| Problem to solve |
Count the lines in the records below that contain the word "round", and give only that count.

| Dataset |
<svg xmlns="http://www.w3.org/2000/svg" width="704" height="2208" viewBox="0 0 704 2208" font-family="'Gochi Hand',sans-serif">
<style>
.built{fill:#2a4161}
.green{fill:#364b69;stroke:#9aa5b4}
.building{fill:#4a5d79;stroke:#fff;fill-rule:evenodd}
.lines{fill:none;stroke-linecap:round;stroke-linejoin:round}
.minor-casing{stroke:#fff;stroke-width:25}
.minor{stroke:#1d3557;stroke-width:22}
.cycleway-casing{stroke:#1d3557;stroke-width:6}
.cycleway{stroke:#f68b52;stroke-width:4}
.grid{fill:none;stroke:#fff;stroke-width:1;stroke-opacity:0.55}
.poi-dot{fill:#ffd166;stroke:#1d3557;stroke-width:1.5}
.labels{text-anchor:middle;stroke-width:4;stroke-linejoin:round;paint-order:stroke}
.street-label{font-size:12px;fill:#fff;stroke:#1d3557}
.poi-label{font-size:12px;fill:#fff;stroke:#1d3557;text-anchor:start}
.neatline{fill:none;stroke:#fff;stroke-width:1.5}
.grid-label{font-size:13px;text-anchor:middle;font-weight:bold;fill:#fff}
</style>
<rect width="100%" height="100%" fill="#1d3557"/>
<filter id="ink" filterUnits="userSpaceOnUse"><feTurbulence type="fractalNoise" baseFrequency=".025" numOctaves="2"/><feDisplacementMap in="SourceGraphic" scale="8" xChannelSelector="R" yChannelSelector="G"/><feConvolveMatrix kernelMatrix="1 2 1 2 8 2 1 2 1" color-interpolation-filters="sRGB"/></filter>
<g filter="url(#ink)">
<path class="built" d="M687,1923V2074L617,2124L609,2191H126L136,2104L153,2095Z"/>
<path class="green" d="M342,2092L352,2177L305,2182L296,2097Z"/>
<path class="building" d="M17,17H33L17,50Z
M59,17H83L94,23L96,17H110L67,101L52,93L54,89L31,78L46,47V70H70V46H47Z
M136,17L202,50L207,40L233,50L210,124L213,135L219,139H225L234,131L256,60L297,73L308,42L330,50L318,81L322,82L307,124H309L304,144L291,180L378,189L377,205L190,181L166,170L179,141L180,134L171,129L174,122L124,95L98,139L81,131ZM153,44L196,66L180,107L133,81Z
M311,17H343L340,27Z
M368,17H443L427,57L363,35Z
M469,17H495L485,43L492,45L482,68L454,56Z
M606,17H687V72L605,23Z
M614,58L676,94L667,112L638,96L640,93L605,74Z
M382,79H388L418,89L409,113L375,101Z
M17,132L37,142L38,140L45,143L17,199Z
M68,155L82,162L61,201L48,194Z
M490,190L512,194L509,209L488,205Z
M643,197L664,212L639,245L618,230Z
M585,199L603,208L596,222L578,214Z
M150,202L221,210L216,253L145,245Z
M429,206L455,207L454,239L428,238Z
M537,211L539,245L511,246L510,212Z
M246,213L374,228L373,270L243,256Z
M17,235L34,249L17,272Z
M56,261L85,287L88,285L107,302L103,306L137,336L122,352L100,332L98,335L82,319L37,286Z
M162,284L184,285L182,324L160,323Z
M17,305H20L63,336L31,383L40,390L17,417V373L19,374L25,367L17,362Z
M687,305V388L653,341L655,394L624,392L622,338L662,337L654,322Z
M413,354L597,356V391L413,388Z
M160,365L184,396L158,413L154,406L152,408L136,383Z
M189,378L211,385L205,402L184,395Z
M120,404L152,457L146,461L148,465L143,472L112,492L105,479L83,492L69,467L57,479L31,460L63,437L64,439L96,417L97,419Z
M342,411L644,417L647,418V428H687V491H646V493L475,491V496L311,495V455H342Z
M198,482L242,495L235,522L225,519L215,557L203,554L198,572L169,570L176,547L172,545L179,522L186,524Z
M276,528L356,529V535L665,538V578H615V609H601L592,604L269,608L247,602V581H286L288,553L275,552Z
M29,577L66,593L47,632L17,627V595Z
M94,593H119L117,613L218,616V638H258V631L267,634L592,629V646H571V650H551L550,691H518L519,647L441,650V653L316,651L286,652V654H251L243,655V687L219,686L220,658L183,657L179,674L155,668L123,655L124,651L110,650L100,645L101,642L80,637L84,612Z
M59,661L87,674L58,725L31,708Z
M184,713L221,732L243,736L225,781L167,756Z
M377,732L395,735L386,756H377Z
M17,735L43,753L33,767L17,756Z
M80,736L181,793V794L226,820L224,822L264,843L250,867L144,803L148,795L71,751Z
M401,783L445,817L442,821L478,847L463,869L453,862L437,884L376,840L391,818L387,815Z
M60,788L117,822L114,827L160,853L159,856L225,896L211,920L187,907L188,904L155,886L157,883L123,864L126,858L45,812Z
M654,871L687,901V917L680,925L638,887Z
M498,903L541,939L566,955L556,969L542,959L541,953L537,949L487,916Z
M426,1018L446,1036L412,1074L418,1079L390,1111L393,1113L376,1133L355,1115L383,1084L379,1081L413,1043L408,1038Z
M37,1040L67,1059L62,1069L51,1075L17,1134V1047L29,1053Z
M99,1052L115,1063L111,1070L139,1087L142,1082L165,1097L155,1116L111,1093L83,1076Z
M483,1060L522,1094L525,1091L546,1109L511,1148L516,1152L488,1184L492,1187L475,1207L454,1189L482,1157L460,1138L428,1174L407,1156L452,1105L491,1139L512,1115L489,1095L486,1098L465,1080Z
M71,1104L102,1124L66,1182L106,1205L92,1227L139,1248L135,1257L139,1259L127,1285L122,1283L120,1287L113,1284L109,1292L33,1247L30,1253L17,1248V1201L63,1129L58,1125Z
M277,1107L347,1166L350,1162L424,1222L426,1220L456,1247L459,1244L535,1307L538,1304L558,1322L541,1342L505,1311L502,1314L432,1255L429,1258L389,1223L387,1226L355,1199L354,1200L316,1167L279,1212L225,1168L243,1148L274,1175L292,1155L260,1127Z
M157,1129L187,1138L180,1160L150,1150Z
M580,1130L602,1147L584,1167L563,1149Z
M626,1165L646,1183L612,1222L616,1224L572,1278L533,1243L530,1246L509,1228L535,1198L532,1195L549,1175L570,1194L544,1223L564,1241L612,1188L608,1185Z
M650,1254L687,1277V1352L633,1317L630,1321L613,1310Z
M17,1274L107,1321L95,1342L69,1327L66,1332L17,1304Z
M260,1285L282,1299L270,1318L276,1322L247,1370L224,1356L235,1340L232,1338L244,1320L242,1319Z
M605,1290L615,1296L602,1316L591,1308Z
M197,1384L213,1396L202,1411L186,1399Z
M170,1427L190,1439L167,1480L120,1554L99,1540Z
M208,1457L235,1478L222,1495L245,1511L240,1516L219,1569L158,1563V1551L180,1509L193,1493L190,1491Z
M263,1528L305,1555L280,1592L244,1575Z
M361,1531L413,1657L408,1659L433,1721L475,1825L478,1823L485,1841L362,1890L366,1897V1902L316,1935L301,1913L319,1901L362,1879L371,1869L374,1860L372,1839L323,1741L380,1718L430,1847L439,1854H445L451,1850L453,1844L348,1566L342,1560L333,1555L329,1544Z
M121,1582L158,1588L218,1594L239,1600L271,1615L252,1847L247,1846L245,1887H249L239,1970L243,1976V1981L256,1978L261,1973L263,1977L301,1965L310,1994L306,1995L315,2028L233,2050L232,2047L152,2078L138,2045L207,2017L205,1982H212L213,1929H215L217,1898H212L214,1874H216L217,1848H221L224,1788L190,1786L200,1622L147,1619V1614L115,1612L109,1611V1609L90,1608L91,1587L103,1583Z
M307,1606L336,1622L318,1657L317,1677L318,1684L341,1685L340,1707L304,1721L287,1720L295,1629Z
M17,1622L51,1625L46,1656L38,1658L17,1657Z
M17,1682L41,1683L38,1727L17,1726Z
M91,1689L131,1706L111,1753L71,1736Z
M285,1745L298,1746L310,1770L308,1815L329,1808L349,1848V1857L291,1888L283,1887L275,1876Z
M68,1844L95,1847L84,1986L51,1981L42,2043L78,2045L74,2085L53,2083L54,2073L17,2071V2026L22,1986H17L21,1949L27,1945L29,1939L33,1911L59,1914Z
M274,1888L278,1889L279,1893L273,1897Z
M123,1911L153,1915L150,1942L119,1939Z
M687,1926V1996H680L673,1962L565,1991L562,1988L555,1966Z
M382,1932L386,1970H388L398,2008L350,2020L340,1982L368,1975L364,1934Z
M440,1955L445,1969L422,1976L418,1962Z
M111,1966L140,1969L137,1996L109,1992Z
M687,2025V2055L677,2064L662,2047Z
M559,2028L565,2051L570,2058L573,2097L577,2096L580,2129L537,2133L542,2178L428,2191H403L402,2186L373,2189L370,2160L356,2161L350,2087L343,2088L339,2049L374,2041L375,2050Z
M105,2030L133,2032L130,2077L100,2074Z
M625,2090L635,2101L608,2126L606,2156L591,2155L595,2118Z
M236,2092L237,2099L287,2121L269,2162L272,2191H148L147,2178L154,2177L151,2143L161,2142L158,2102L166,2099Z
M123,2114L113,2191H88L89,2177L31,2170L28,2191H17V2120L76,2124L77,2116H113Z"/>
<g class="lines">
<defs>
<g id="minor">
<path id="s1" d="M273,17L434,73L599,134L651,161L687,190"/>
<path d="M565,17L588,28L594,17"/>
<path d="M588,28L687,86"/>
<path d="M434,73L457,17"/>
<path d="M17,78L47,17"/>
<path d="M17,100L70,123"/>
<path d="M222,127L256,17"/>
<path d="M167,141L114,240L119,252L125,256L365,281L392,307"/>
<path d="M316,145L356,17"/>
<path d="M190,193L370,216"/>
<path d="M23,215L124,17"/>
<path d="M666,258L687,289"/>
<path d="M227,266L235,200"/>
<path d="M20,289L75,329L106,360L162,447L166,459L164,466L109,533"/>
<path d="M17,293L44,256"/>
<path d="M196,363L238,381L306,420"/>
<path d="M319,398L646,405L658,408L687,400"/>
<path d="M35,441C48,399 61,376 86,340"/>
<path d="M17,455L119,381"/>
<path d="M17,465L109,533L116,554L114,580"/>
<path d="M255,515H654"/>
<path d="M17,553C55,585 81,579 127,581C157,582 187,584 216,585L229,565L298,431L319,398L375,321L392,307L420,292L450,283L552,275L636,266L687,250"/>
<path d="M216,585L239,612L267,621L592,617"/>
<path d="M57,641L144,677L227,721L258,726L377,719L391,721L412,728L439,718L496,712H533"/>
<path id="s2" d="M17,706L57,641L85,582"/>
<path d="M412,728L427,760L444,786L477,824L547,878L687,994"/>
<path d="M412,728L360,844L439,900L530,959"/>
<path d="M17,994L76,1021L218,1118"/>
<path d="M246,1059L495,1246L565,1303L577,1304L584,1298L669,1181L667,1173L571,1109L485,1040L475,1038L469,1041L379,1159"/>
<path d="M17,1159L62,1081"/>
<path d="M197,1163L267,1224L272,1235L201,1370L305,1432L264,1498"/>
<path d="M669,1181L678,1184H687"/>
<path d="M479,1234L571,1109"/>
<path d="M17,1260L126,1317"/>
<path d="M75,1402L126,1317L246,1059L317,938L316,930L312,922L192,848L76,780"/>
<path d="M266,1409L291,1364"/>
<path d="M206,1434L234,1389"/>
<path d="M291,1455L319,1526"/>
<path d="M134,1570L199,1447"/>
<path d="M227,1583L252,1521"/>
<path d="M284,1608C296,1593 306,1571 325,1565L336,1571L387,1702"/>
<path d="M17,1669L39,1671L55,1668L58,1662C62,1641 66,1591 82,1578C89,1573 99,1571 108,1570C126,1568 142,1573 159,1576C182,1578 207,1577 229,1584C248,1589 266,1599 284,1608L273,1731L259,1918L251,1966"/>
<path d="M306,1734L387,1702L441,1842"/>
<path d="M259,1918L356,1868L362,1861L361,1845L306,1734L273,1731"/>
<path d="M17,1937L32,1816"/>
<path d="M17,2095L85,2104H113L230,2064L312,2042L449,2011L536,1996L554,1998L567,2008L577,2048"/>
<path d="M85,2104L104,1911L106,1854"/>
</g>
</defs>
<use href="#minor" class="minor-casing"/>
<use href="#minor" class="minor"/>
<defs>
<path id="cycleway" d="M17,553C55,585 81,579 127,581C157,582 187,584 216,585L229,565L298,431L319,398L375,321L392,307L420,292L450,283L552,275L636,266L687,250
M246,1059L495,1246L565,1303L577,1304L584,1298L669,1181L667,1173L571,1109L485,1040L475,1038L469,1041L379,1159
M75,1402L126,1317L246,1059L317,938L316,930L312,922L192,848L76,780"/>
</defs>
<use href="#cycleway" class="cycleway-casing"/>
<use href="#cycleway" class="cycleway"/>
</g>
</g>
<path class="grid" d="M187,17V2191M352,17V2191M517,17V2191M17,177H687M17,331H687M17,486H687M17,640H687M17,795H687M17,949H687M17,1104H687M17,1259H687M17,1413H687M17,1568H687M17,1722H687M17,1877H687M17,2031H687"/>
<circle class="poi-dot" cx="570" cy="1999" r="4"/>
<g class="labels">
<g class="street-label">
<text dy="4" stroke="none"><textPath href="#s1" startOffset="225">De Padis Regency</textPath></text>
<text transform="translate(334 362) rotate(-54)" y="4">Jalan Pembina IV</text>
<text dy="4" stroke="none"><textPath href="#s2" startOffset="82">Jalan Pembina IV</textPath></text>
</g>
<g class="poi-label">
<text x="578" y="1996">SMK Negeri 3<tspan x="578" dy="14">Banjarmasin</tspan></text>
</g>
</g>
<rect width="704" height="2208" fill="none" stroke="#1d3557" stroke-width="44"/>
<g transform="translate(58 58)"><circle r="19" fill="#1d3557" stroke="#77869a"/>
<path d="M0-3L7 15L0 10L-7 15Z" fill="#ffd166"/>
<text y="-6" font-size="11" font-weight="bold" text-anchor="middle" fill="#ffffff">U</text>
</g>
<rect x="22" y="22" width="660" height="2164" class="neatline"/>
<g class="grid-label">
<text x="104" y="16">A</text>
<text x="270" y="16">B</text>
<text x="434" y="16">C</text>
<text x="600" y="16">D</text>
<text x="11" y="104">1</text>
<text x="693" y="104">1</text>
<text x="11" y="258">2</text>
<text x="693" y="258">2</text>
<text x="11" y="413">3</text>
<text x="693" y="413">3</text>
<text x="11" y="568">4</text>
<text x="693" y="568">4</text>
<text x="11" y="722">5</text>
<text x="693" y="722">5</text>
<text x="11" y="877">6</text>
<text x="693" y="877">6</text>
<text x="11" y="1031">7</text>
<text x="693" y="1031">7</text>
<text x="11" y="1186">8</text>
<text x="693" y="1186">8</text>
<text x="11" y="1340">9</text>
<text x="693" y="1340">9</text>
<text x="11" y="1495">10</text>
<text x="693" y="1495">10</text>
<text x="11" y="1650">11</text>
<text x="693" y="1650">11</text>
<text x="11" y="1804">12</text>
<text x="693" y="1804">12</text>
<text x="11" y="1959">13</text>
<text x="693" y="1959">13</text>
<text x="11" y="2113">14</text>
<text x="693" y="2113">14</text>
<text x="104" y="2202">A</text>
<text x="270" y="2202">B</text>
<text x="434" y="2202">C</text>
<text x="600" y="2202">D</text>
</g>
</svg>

| Answer area |
2